## Study text

== == ==

Teaching Pre K-8, Mar 2000 by Winarski, Diane

An advertising executive turned author-illustrator uses honesty and humor to make the arts approachable for students from five to five hundred ave you ever heard the tale of how young Pablo Picasso first shared his artistic vision with his parents? As the story goes, they walked in the room to see him flinging food at the wall. His father, an art teacher, pronounced Pablo would be a genius (as he was clearly demonstrating).

This story, recounted in Michael Venezia@s book Getting to Know the World's Greatest Artists: Pablo Picasso illustrates as much about its author and illustrator as it does about Picasso: Mike likes to create things, he loves to laugh, and he believes encouragement is the cornerstone to success.

"If a child takes vegetables and rubs them onto a plate, he's creating something," Mike explains, perhaps as much in defense of Picasso as of all kids who choose food as their medium. '"Well, let's see what peas would look like and what carrots would look like.' That can start at a very early age, and it's really important to support it."'

A subtle start. As far as we've seen (and in as much as he admits), Mike himself doesn't work much with vegetables. Instead, he divides his creative energies equally between two jobs he couldn't have imagined 35 years ago: children's books and advertising.

"I wasn't a good student," Mike offered as we talked during his visit to our Connecticut office. "Though art was my strongest point, I kept telling myself that I couldn't do it. But it didn't matter-there were my parents saying, 'Oh, you have great talent, you should go the Art Institute,' and there were my teachers saying, Try to get in, because you have talent. You should develop that talent.' I always appreciated that. It's what got me into this thing."

Mike's advertising career began soon after his graduation from the Art Institute of Chicago. He started in an agency's paste-up department and has been with the same company for 31 years. His first book followed several years later as the result of his collaboration with a friend who wanted to try his hand at children's books.

Pleased with their resulting success, Mike approached his editor with the plan for a children's book about an artist. Like the ventures of Aaron Copland, Andy Warhol and Auguste Renoir - just a few of the figures he would eventually write about - Mike's idea was met with skepticism. "What I proposed was a way to present artists as real people who had real lives. They were babies, they grew up, and they had problems just like us and families just like us. My editor was mildly underwhelmed."

== == ==

[Text data extracted from pages]
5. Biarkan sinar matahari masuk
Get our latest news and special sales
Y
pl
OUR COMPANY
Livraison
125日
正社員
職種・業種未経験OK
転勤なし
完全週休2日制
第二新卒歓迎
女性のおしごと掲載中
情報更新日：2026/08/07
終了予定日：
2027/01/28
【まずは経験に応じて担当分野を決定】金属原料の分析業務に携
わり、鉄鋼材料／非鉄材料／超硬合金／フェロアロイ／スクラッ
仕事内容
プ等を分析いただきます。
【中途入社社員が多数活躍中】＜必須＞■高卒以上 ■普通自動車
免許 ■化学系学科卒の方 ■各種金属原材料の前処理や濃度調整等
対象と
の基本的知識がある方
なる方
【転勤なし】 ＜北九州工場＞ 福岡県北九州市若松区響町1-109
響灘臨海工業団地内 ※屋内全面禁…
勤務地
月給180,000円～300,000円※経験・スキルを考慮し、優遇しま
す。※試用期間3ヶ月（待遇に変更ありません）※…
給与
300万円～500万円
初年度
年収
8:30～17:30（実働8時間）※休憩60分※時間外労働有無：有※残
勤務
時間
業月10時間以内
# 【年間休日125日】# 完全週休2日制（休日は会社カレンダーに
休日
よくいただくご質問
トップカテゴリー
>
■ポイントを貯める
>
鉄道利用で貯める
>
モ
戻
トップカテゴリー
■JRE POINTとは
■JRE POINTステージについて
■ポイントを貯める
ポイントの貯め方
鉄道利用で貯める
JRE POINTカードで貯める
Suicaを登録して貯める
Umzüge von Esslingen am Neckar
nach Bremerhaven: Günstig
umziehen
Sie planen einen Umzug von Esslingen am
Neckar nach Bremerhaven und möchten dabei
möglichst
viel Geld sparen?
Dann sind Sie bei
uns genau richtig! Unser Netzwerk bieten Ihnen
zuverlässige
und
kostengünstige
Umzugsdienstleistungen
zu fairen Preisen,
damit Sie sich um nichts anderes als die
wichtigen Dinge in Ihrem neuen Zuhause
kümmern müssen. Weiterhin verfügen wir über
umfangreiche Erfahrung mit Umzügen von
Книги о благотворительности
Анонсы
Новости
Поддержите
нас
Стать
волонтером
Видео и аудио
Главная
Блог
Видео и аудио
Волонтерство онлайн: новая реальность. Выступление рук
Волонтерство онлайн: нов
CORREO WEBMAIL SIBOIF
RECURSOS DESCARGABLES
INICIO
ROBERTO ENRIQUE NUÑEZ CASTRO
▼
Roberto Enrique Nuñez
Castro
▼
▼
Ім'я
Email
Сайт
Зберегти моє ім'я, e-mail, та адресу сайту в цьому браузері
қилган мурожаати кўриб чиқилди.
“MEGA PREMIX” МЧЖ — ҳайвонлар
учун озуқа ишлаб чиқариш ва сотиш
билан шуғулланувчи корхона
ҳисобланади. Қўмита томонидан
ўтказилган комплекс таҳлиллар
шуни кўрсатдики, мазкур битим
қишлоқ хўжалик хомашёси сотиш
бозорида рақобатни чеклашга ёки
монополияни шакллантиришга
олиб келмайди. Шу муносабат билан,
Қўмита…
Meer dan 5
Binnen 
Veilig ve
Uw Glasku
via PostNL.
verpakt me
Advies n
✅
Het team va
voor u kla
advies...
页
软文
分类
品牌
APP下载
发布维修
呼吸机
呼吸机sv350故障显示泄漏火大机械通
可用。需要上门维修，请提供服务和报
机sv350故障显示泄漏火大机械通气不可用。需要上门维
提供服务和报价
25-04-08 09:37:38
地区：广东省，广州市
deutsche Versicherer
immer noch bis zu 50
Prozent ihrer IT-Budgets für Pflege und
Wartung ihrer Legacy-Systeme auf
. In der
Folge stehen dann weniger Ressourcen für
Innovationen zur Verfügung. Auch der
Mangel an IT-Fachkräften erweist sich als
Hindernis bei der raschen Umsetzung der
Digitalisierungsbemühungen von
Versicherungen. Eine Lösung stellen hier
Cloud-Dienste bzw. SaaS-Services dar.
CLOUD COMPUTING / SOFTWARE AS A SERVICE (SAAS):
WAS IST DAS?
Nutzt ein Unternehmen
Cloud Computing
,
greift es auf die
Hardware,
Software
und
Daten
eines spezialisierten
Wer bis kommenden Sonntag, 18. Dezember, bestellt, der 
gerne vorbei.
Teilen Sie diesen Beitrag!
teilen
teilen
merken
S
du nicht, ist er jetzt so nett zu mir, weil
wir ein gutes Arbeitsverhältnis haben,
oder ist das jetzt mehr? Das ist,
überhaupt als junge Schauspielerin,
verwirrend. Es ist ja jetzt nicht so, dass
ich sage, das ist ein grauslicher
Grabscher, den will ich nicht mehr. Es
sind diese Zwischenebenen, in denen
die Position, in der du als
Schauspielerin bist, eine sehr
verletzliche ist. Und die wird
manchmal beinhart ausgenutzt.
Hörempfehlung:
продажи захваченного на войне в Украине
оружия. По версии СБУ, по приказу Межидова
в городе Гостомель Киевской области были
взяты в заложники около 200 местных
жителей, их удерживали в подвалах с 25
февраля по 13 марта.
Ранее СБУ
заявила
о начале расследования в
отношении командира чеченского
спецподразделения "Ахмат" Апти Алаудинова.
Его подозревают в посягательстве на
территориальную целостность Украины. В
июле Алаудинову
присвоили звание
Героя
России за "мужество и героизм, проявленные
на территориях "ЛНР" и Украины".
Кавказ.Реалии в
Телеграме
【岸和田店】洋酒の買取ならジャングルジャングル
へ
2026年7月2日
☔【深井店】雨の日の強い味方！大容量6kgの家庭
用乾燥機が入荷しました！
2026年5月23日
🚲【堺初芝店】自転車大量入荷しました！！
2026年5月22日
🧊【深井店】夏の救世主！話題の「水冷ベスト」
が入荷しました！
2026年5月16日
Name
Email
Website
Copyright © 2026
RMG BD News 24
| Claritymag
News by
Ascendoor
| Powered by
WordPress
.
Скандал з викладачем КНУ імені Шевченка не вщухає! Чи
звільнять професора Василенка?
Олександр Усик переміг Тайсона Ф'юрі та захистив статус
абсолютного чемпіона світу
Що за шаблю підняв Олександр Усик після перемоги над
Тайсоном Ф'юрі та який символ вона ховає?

== == ==

## Task to carry out
Pick up the article on Michael Venezia after its final sentence and carry it forward. The rows bear no relation to the article on Michael Venezia.

## Task answer
He persisted, and Children's Press published the first two books in what is now the 29-book "Getting to Know the World's Greatest..." series. "Even if people don't like what you're doing, if you believe in it, they'll often come around if you stick to it."

Say it with style. Mike injects what could be dry biographies with photos, text and comic strip-type illustrations reminiscent of the 1960s "School House Rock" televised shorts that used animation and humor to enliven history, grammar and math. Coupling humor with obscure facts in this vein "loosens kids up and provides a springboard for questions" about the artists and composers on which Mike focuses.

After all, what student wouldn't giggle upon hearing that as a child, sculptor Alexander Calder hitched desert creatures to the simple wire and thread mechanisms he created and raced them with his sister? And who wouldn't love to know that Michelangelo's nose is bent because as a child, he was punched by a jealous art student?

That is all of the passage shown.